Reputation: 81
I have a Pandas DataFrame like this one:
import numpy as np
import pandas as pd
np.random.seed(1234)
midx = pd.MultiIndex.from_product([['a', 'b', 'c'], pd.date_range('20130101', periods=6)], names=['letter', 'date'])
df = pd.DataFrame(np.random.randn(len(midx), 1), index=midx)
That dataframe looks like this:
0
letter date
a 2013-01-01 0.471435
2013-01-02 -1.190976
2013-01-03 1.432707
2013-01-04 -0.312652
2013-01-05 -0.720589
2013-01-06 0.887163
b 2013-01-01 0.859588
2013-01-02 -0.636524
2013-01-03 0.015696
2013-01-04 -2.242685
2013-01-05 1.150036
2013-01-06 0.991946
c 2013-01-01 0.953324
2013-01-02 -2.021255
2013-01-03 -0.334077
2013-01-04 0.002118
2013-01-05 0.405453
2013-01-06 0.289092
What I want to do is to keep all rows based on a condition on date which depends on the letter. For instance,
All this information could be stored in a dictionary for instance.
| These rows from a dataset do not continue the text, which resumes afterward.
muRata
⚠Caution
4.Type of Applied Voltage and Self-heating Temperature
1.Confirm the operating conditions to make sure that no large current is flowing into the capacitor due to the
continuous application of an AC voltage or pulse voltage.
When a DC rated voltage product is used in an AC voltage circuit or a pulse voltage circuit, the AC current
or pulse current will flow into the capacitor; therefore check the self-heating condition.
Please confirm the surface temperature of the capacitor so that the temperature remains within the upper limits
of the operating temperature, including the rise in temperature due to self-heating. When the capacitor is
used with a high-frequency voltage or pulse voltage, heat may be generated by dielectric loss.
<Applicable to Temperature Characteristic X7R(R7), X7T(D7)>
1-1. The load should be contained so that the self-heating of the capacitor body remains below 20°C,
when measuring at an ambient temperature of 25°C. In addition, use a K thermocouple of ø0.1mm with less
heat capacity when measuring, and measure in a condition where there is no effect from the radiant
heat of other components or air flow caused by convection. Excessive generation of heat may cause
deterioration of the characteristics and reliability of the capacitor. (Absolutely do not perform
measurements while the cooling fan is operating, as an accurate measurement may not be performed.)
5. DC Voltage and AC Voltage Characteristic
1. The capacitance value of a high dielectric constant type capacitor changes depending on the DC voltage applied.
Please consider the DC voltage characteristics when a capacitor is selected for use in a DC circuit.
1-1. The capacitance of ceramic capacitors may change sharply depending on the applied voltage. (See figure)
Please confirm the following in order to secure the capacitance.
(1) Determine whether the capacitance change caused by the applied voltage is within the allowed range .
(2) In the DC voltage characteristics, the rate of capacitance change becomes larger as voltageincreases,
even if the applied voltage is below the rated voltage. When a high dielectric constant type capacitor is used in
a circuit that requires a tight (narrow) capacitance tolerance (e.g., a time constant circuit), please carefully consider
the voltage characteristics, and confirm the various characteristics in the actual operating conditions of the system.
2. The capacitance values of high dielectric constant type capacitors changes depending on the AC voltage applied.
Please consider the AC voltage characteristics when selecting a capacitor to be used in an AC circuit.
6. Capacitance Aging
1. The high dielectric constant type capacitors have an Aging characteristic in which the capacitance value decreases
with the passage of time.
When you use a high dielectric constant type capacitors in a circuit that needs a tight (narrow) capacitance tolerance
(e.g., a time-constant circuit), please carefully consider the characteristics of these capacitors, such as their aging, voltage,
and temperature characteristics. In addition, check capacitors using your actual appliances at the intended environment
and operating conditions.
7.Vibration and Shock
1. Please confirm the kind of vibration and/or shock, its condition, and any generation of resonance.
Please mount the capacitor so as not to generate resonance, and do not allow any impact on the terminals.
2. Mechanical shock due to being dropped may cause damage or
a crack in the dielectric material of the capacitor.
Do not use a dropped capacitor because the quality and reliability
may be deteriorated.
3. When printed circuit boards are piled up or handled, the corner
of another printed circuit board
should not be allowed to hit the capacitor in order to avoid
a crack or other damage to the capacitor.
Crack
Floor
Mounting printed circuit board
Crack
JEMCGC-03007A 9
dictionary = {"a": slice("20130102", "20130105"),
"b": "20130103",
"c": slice("20130103", "20130105")}
Is there an easy way to compute this with pandas? I did not find any information about such filtering.
Upvotes: 7
Views: 2170
Reputation: 76917
You could use query
, it is designed for this kind of selection criteria.
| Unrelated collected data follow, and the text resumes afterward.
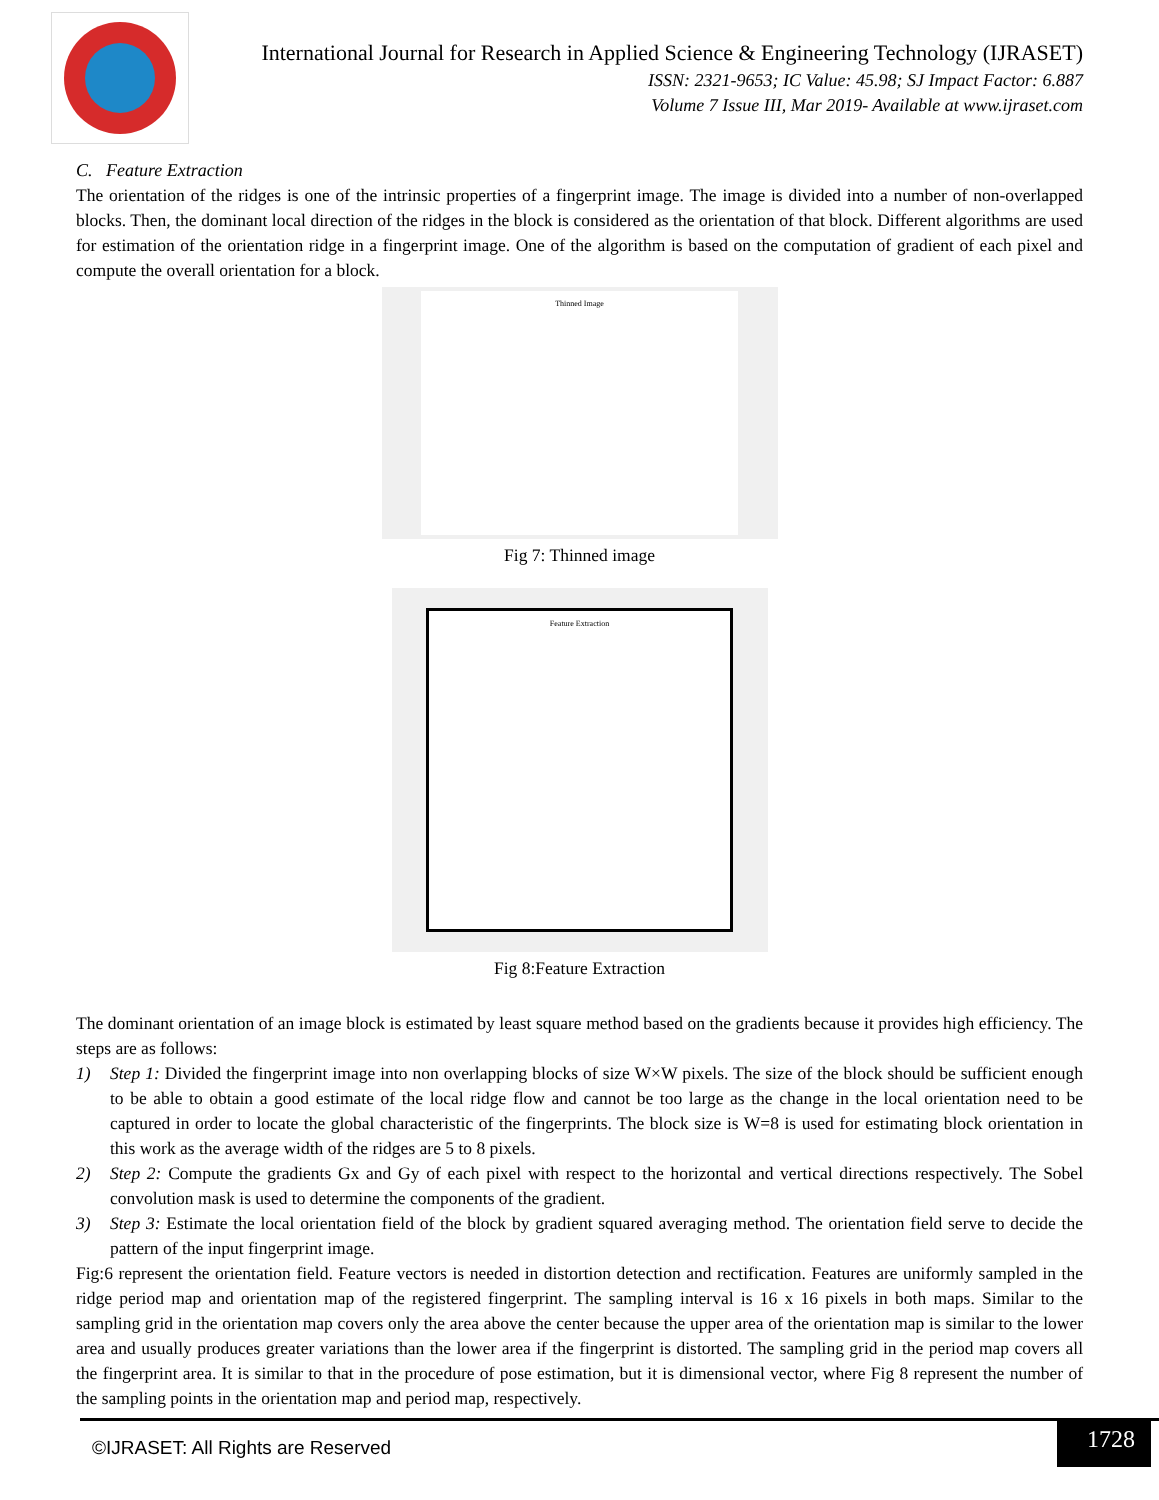International Journal for Research in Applied Science & Engineering Technology (IJRASET)
ISSN: 2321-9653; IC Value: 45.98; SJ Impact Factor: 6.887
Volume 7 Issue III, Mar 2019- Available at www.ijraset.com
C. Feature Extraction
The orientation of the ridges is one of the intrinsic properties of a fingerprint image. The image is divided into a number of non-overlapped blocks. Then, the dominant local direction of the ridges in the block is considered as the orientation of that block. Different algorithms are used for estimation of the orientation ridge in a fingerprint image. One of the algorithm is based on the computation of gradient of each pixel and compute the overall orientation for a block.
Thinned Image
Fig 7: Thinned image
Feature Extraction
Fig 8:Feature Extraction
The dominant orientation of an image block is estimated by least square method based on the gradients because it provides high efficiency. The steps are as follows:
1) Step 1: Divided the fingerprint image into non overlapping blocks of size W×W pixels. The size of the block should be sufficient enough to be able to obtain a good estimate of the local ridge flow and cannot be too large as the change in the local orientation need to be captured in order to locate the global characteristic of the fingerprints. The block size is W=8 is used for estimating block orientation in this work as the average width of the ridges are 5 to 8 pixels.
2) Step 2: Compute the gradients Gx and Gy of each pixel with respect to the horizontal and vertical directions respectively. The Sobel convolution mask is used to determine the components of the gradient.
3) Step 3: Estimate the local orientation field of the block by gradient squared averaging method. The orientation field serve to decide the pattern of the input fingerprint image.
Fig:6 represent the orientation field. Feature vectors is needed in distortion detection and rectification. Features are uniformly sampled in the ridge period map and orientation map of the registered fingerprint. The sampling interval is 16 x 16 pixels in both maps. Similar to the sampling grid in the orientation map covers only the area above the center because the upper area of the orientation map is similar to the lower area and usually produces greater variations than the lower area if the fingerprint is distorted. The sampling grid in the period map covers all the fingerprint area. It is similar to that in the procedure of pose estimation, but it is dimensional vector, where Fig 8 represent the number of the sampling points in the orientation map and period map, respectively.
©IJRASET: All Rights are Reserved
1728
If you slightly modify your dictionary
you can generate your desired query with the help of a list comprehension:
In : dictionary
Out:
{'a': ('20130102', '20130105'),
'b': ('20130103', '20130103'),
'c': ('20130103', '20130105')}
In : df.query(
' or '.join("('{}' <= date <= '{}' and letter == '{}')".format(*(v + (k,)))
for k, v in dictionary.items())
)
Out:
0
letter date
a 2013-01-02 -1.190976
2013-01-03 1.432707
2013-01-04 -0.312652
2013-01-05 -0.720589
b 2013-01-03 0.015696
c 2013-01-03 -0.334077
2013-01-04 0.002118
2013-01-05 0.405453
For more information on what the query statement is actually doing, here's details on the list comprehension:
In : (' or '.join("('{}' <= date <= '{}' and letter == '{}')".format(*(v + (k,)))
for k, v in dictionary.items()))
Out: "('20130102' <= date <= '20130105' and letter == 'a') or
('20130103' <= date <= '20130105' and letter == 'c') or
('20130103' <= date <= '20130103' and letter == 'b')"
Upvotes: 6
Reputation: 111
The easiest way is to apply a function to a pandas DataFrameGroupBy object, this is an example:
dictionary = {"a": slice("20130102", "20130105"),
"b": slice("20130103", "20130103"),
"c": slice("20130103", "20130105")}
def date_condition(group, dictionary):
return group.xs(group.name).loc[dictionary[group.name]]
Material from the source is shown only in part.